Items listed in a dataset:

══════

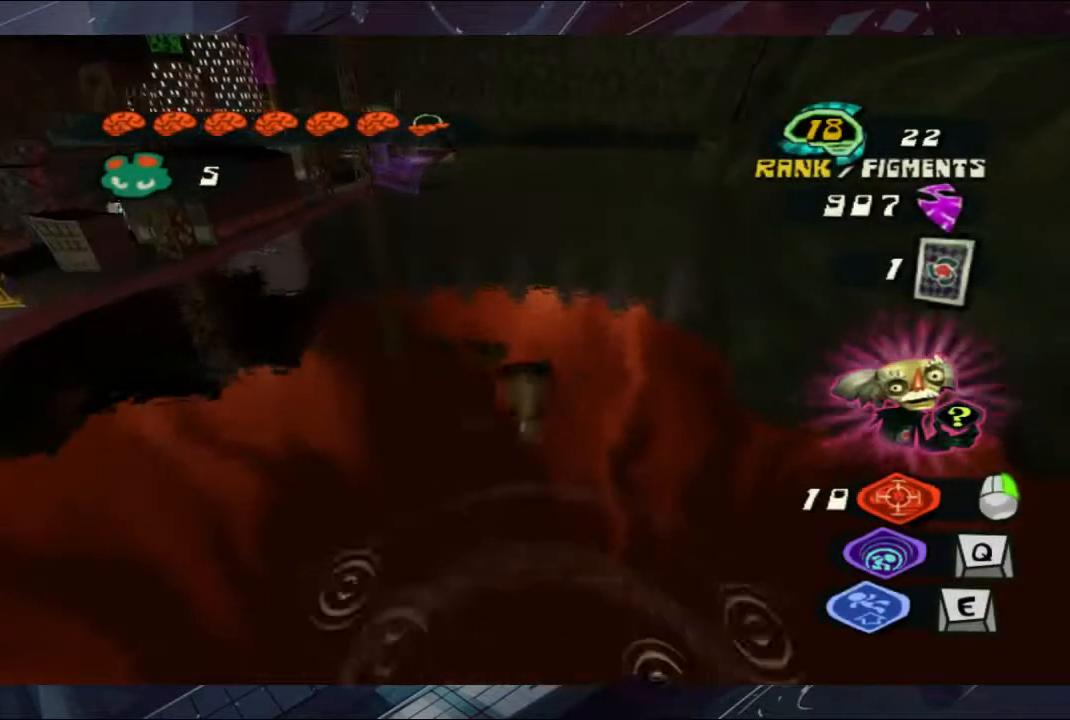
{"buttons": ["A", "B"], "left_stick": "up", "right_stick": "center", "events": []}
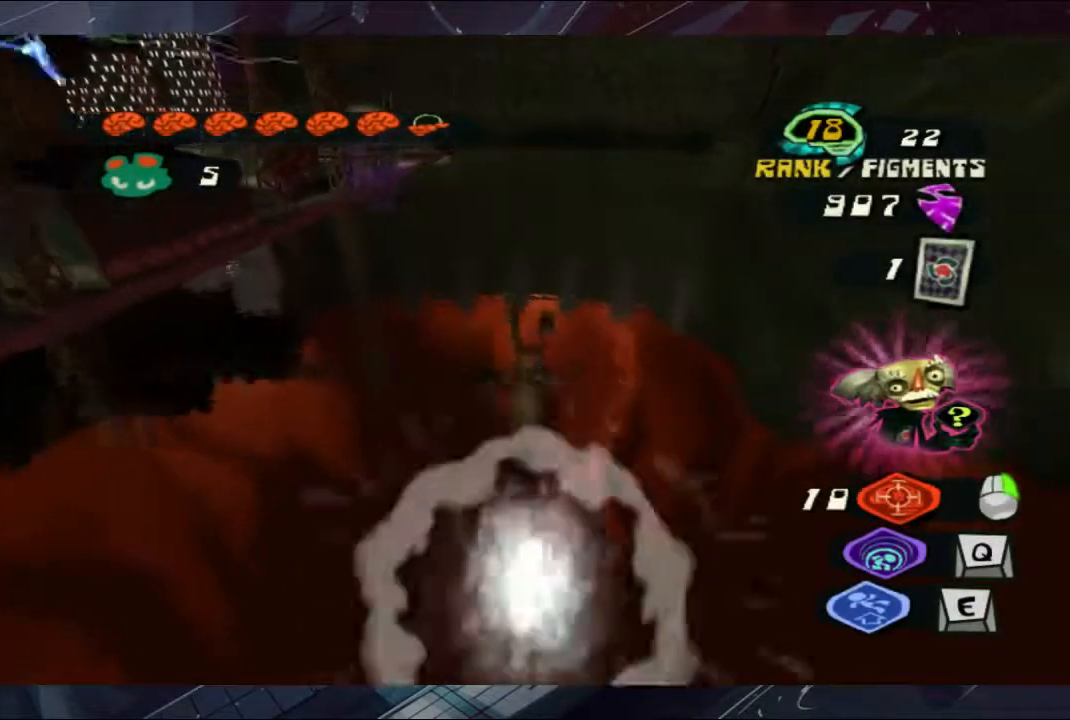
{"buttons": [], "left_stick": "up", "right_stick": "center", "events": [[367, "A", "up"], [367, "B", "up"]]}
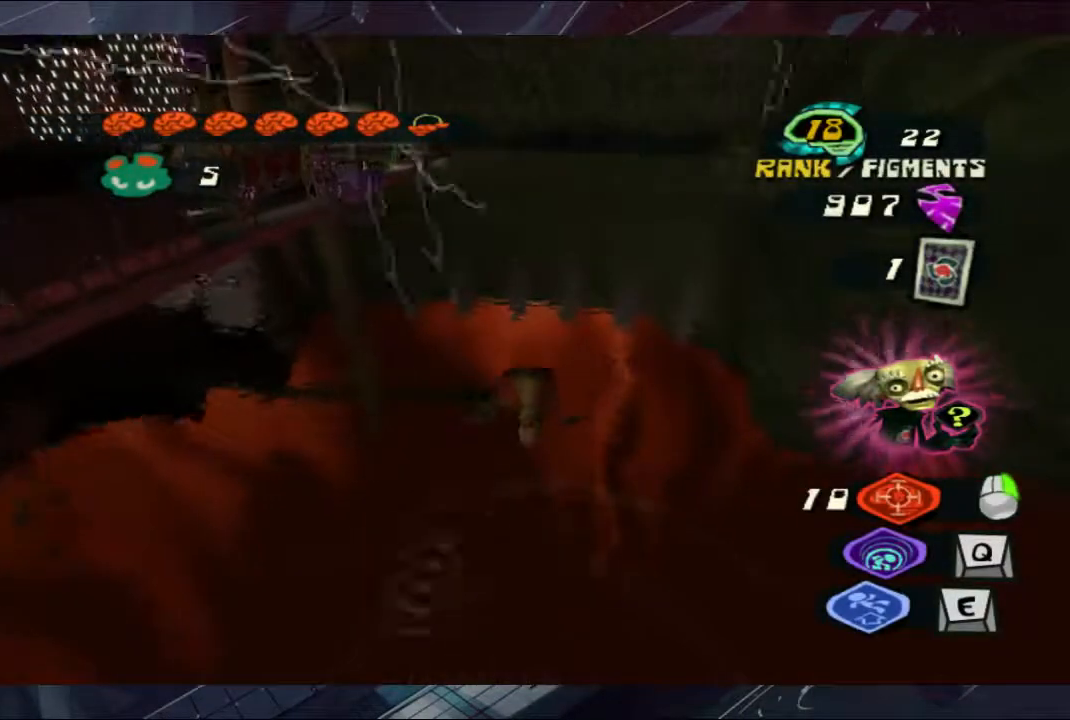
{"buttons": ["A", "B"], "left_stick": "up", "right_stick": "center", "events": [[33, "A", "down"], [33, "B", "down"], [100, "A", "up"], [167, "A", "down"], [233, "A", "up"], [300, "A", "down"], [400, "A", "up"], [467, "A", "down"]]}
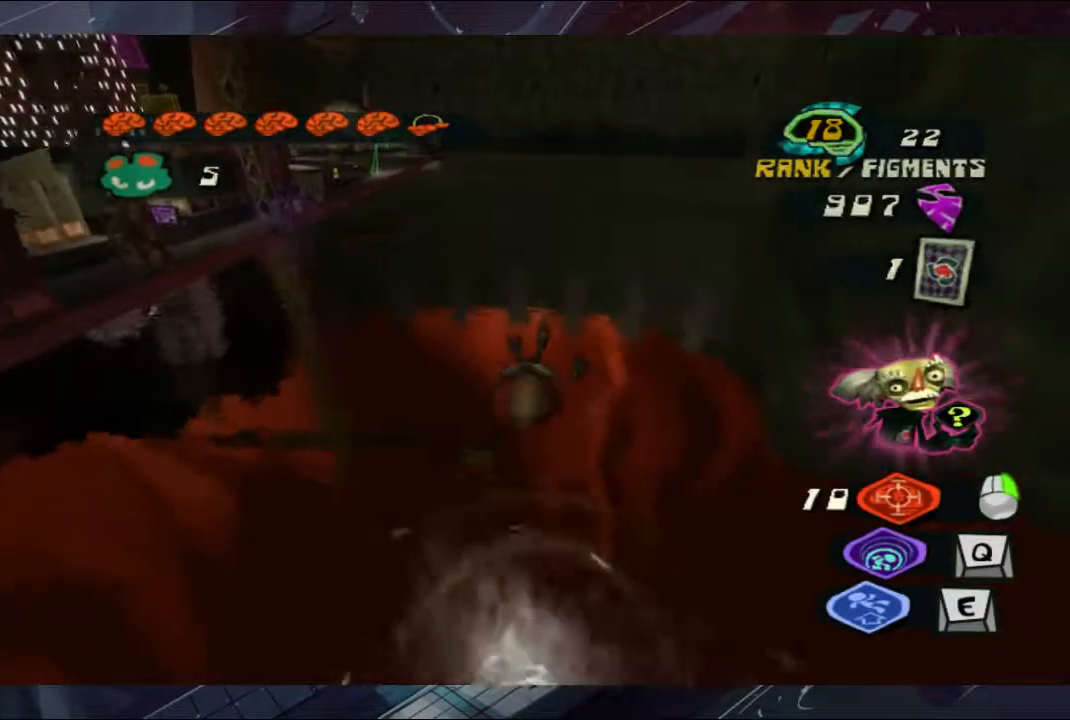
{"buttons": ["A", "B"], "left_stick": "up", "right_stick": "center", "events": [[33, "A", "up"], [33, "B", "up"], [100, "A", "down"], [100, "B", "down"], [167, "A", "up"], [233, "A", "down"], [300, "A", "up"], [367, "A", "down"], [433, "A", "up"], [433, "B", "up"], [467, "A", "down"], [467, "B", "down"]]}
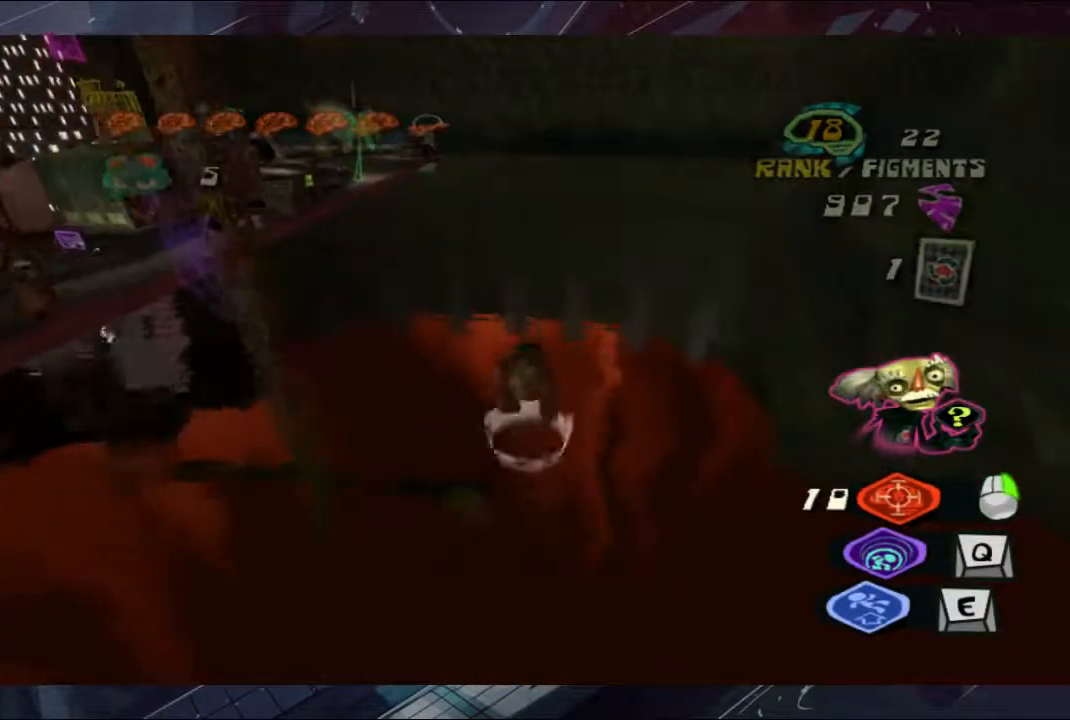
{"buttons": ["A", "B"], "left_stick": "up", "right_stick": "center", "events": [[33, "A", "up"], [33, "B", "up"], [100, "A", "down"], [100, "B", "down"], [167, "A", "up"], [167, "B", "up"], [233, "A", "down"], [233, "B", "down"], [300, "A", "up"], [300, "B", "up"], [367, "A", "down"], [367, "B", "down"]]}
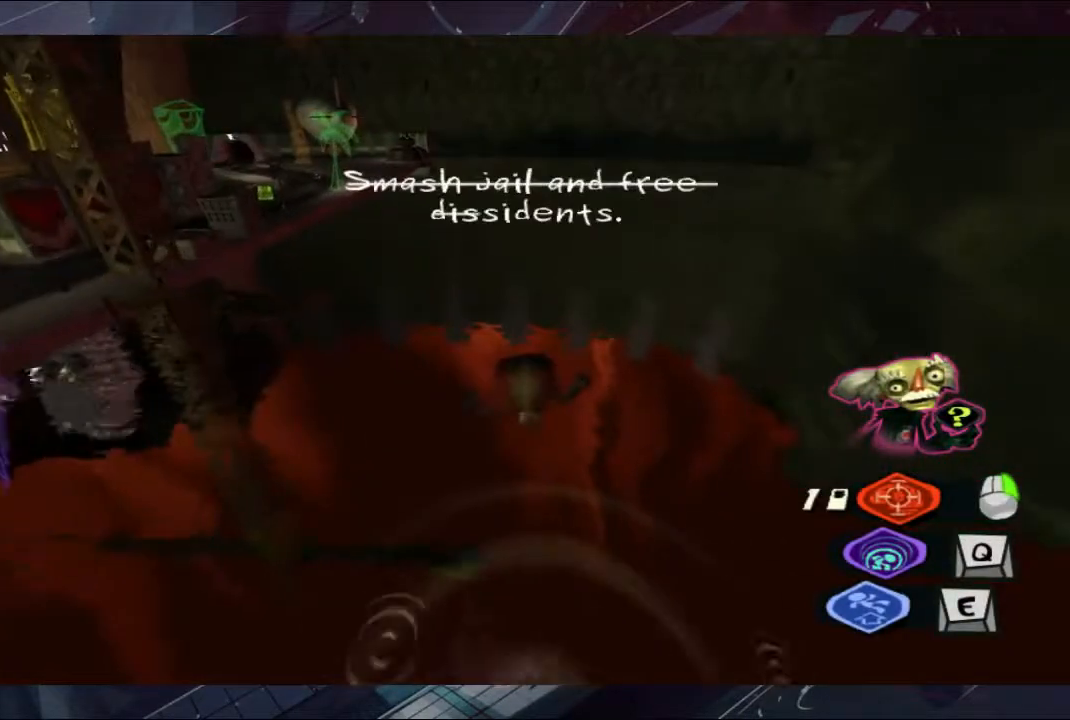
{"buttons": [], "left_stick": "up", "right_stick": "center", "events": [[367, "A", "up"], [367, "B", "up"], [433, "B", "down"], [467, "B", "up"]]}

══════

◆ **HOW TO COMPLETE THIS TASK**
A word-for-word transcript of the entries above is needed, with pictures removed.

◆ **EXERCISE OUTPUT**
{"buttons": ["A", "B"], "left_stick": "up", "right_stick": "center", "events": []}
{"buttons": [], "left_stick": "up", "right_stick": "center", "events": [[367, "A", "up"], [367, "B", "up"]]}
{"buttons": ["A", "B"], "left_stick": "up", "right_stick": "center", "events": [[33, "A", "down"], [33, "B", "down"], [100, "A", "up"], [167, "A", "down"], [233, "A", "up"], [300, "A", "down"], [400, "A", "up"], [467, "A", "down"]]}
{"buttons": ["A", "B"], "left_stick": "up", "right_stick": "center", "events": [[33, "A", "up"], [33, "B", "up"], [100, "A", "down"], [100, "B", "down"], [167, "A", "up"], [233, "A", "down"], [300, "A", "up"], [367, "A", "down"], [433, "A", "up"], [433, "B", "up"], [467, "A", "down"], [467, "B", "down"]]}
{"buttons": ["A", "B"], "left_stick": "up", "right_stick": "center", "events": [[33, "A", "up"], [33, "B", "up"], [100, "A", "down"], [100, "B", "down"], [167, "A", "up"], [167, "B", "up"], [233, "A", "down"], [233, "B", "down"], [300, "A", "up"], [300, "B", "up"], [367, "A", "down"], [367, "B", "down"]]}
{"buttons": [], "left_stick": "up", "right_stick": "center", "events": [[367, "A", "up"], [367, "B", "up"], [433, "B", "down"], [467, "B", "up"]]}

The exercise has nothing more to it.